しかし「エイリアン」との長きに渡る戦争が終わったら、次にやってきたのは待ち望んでいた「平和の時代」ではなく、再びの人と人とが戦争をする時代だった。
とりわけ最近、実質世界最強の国家となった清華の動きは著しい。
民間にはまだその緊張感は伝わっていないが、この国に攻め入ってくる可能性が、今や「非現実的」とは言っていられなくなった。
先の戦争では共に仲間として戦った人々と、今度は矛を突きつけ合う。
その現実に山下はうんざりする。
この空に隔たりなどないことを、パイロットであればどこの国の誰でも知っている。しかし人間はどこまでいっても「区別」するのが好きで、同じように見える空にも、実は「日本の空」と「清華の空」というものがあるらしい。
上野が前回家に帰れたのはいつだったか−−。
家族との時間は、軍人にとって貴重だ。
「そりゃ……、今日一番重要な任務だな」
山下は深く頷いた。
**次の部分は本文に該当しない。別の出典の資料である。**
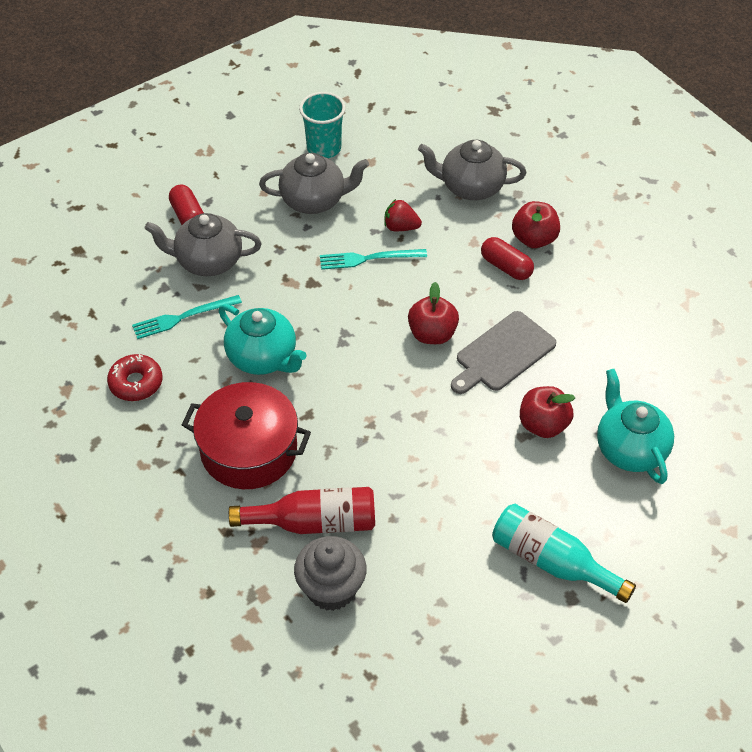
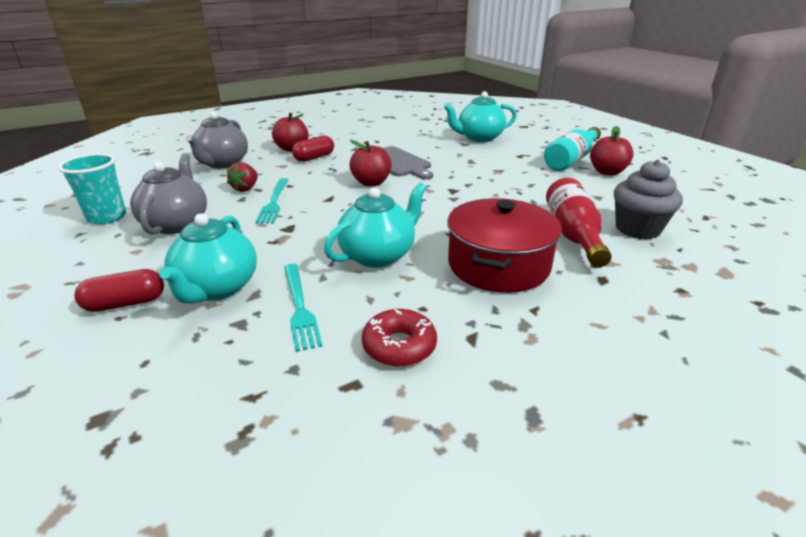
camera: 85 degrees left, 20 degrees down
(208, 261) = (217, 288): grey teapot -> turquoise teapot
(543, 425) = (461, 156): red apple -> red apple (607, 172)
そして片や茶化し、片や励ますようにして上野に敬礼して見せた。
上野が笑い、山下に敬礼を返した。
その時だった。
計器に反応はない。
晴天の、非常に良好な視界の中、何もおかしなものは見えない。
それでも山下が反応したのは、彼の長年の経験に裏打ちされた、まさに「勘」によるものだったのだろう。
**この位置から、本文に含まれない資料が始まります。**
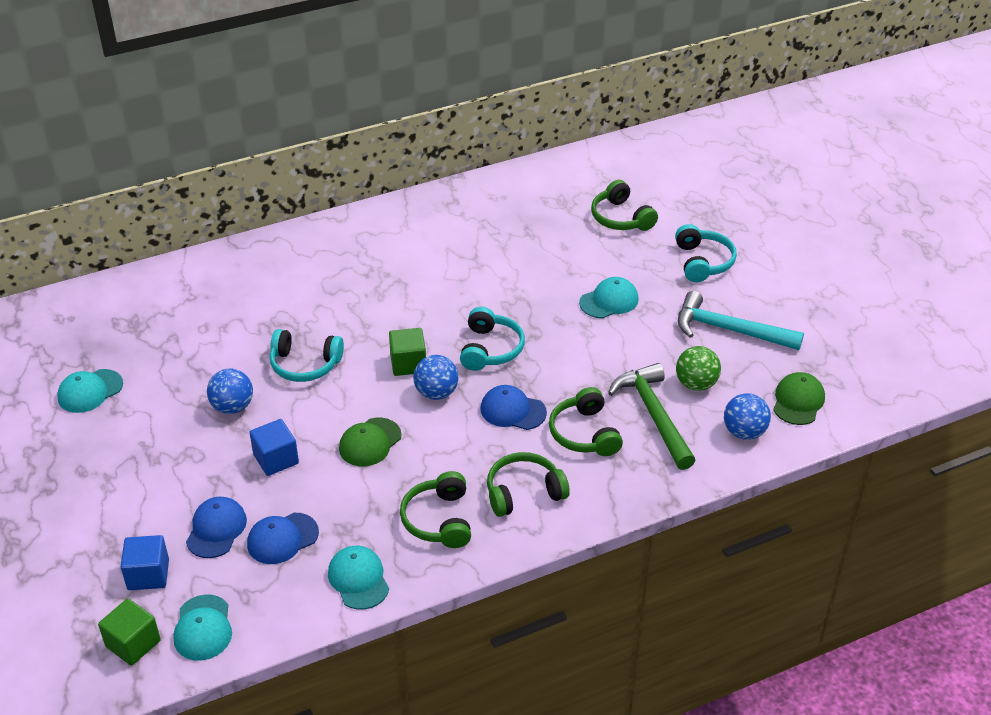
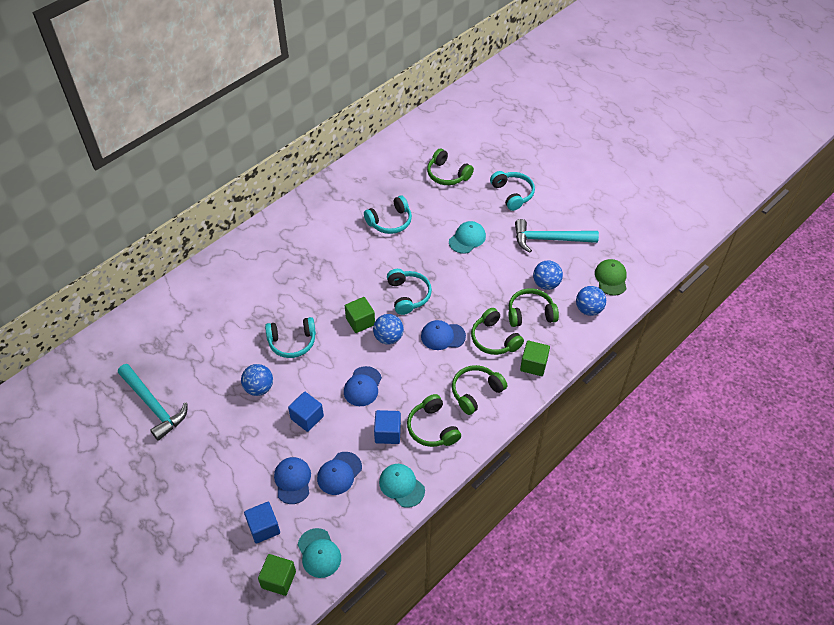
camera: 20 degrees left, 10 degrees up
(90, 391) = (153, 406): turquoise cap -> turquoise hammer
(370, 442) = (362, 386): green cap -> blue cap
(374, 508) = (387, 433): none -> blue cube
(511, 256) = (390, 222): none -> turquoise headphones
(625, 481) = (533, 365): none -> green cube
(654, 415) = (530, 313): green hammer -> green headphones
(696, 384) = (546, 284): green ball -> blue ball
ハナムグリの高性能レーダーでさえ捉えることはできなかった。
山下の目もそれを捉えていたわけではなかった。
しかし彼の見つめる遥か遥か遠くの空の中に、熱光学迷彩で完全に景色へと溶け込んでいたそれは確かに存在していた。
山下と上野の位置から10時の方向に1万5000メートル。
日本の技術よりも20年先をいくと言われる清華人民共和国軍の最新鋭第九世代戦闘機「J-44」が、二機のハナムグリに向けて高出力レーザーを発射した。
山下の目は、それを視ることはできなかった。
なぜならそれは見た時には既に、着弾していることを意味していたから。
雲一つない美しい蒼穹を真紅の光が切り裂き、二機のハナムグリはパイロットと共に爆発炎上した。
山下と上野という、佐渡島前線基地の中でも卓越した二人のパイロットは、自身の最期を理解することもなく、一瞬で黒い墨へと変わり、そして蒸発した。
燃え盛る炎の塊が、海に向かってゆっくり落下していく中、火のついた一枚の紙切れが、ひらひらとまるで舞うように落ちていく。
写真の中で、若い女性が小さな赤ん坊のことを抱っこし、その女性のことを、上野がそっと支えるように抱きしめている。
赤ちゃんは小さなあくびをしていて、二人の大人は、これ以上ないほど幸せそうに微笑んでいた。
やがて写真は軽く白い灰に変わり、波の合間に、静かに溶けて消えていった。